***** INFORMATION

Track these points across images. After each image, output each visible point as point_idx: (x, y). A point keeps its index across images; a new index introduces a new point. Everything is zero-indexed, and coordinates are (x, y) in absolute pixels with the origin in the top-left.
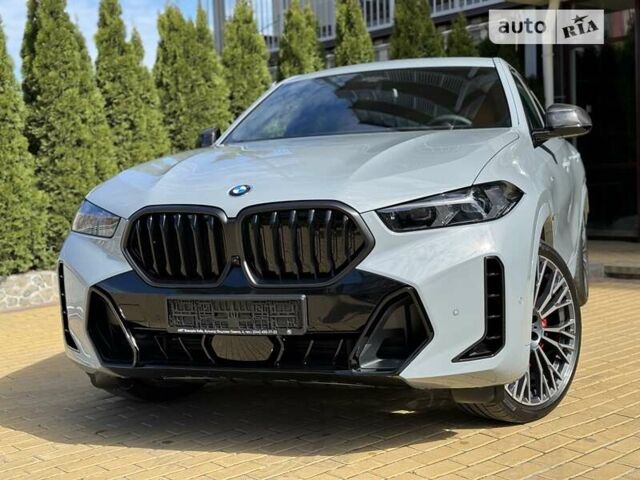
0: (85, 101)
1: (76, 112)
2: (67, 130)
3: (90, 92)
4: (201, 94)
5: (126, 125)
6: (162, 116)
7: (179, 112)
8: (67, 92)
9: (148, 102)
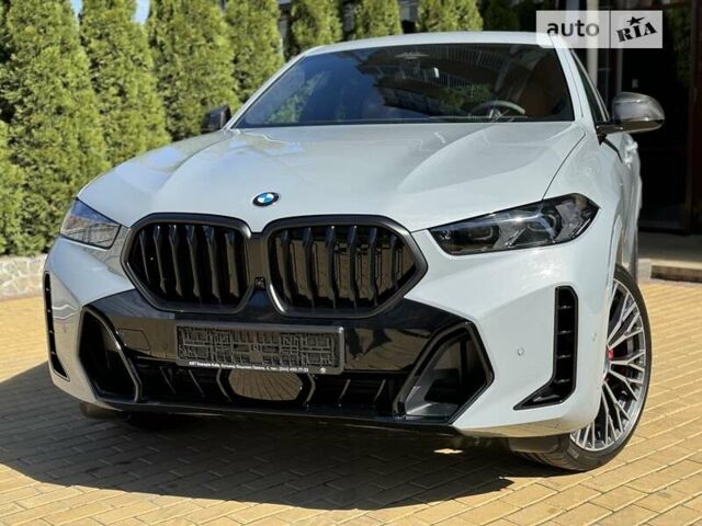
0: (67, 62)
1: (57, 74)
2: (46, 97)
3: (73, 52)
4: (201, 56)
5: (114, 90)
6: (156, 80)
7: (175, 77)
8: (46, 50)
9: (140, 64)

**********
***** INFORMATION

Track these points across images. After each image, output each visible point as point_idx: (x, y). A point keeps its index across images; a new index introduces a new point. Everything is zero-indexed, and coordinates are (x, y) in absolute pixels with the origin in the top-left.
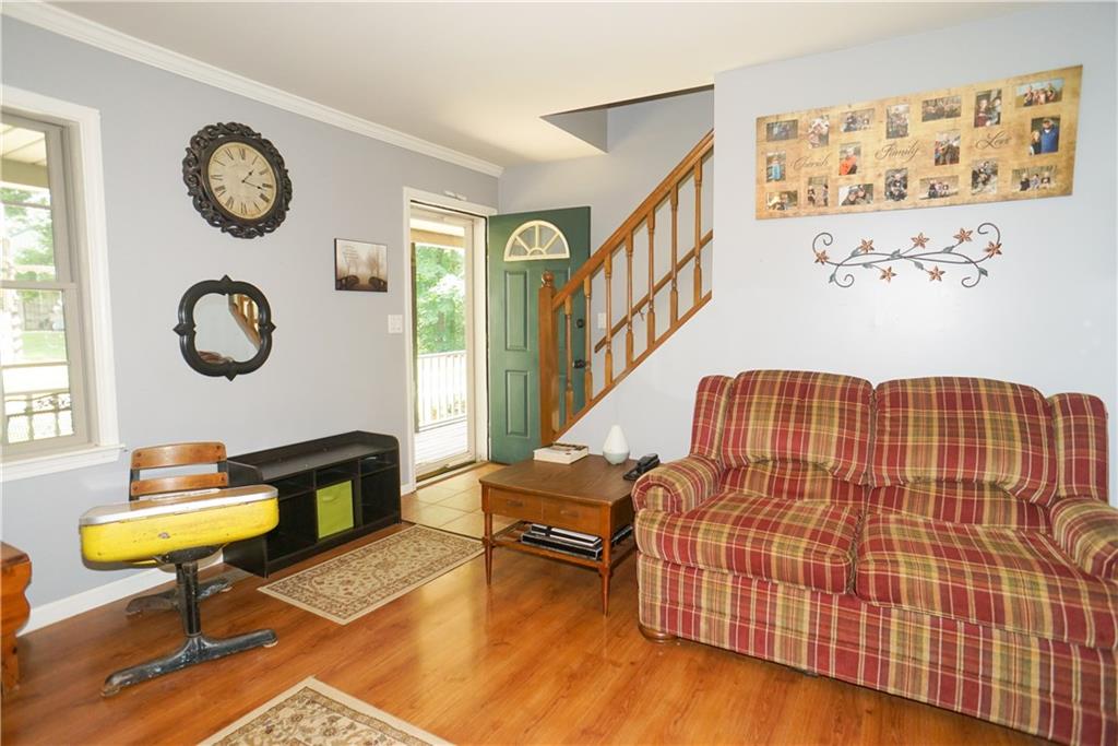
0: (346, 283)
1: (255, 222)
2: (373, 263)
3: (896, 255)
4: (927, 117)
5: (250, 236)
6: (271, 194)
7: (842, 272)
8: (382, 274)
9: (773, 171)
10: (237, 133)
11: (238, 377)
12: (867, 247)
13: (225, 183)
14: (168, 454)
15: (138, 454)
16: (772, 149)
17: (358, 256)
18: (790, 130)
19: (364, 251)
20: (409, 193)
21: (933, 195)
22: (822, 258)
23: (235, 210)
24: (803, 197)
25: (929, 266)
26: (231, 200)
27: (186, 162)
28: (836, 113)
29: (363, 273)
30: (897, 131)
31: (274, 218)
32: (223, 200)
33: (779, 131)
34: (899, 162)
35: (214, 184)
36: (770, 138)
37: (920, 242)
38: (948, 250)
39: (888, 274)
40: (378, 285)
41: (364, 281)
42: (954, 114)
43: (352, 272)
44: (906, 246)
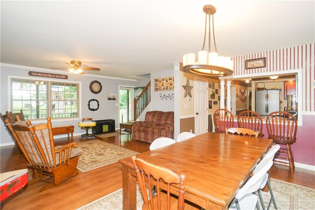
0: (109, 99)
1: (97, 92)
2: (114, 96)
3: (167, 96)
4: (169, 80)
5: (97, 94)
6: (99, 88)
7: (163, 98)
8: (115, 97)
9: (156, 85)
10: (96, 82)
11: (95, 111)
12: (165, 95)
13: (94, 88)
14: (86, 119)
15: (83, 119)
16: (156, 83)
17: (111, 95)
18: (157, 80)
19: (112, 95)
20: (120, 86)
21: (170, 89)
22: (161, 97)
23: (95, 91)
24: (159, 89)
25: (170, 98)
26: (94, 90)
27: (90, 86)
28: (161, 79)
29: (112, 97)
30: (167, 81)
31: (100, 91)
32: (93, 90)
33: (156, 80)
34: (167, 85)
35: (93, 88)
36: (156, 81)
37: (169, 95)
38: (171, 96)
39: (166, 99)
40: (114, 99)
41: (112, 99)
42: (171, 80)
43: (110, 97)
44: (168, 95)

**********

WHAT IS EXPECTED – In the entries above, find the line holding "34: (899, 162)" and the line holding "43: (352, 272)", then retype exactly those two lines and every line between them, and nothing else.

REPLY TO THE TASK –
34: (899, 162)
35: (214, 184)
36: (770, 138)
37: (920, 242)
38: (948, 250)
39: (888, 274)
40: (378, 285)
41: (364, 281)
42: (954, 114)
43: (352, 272)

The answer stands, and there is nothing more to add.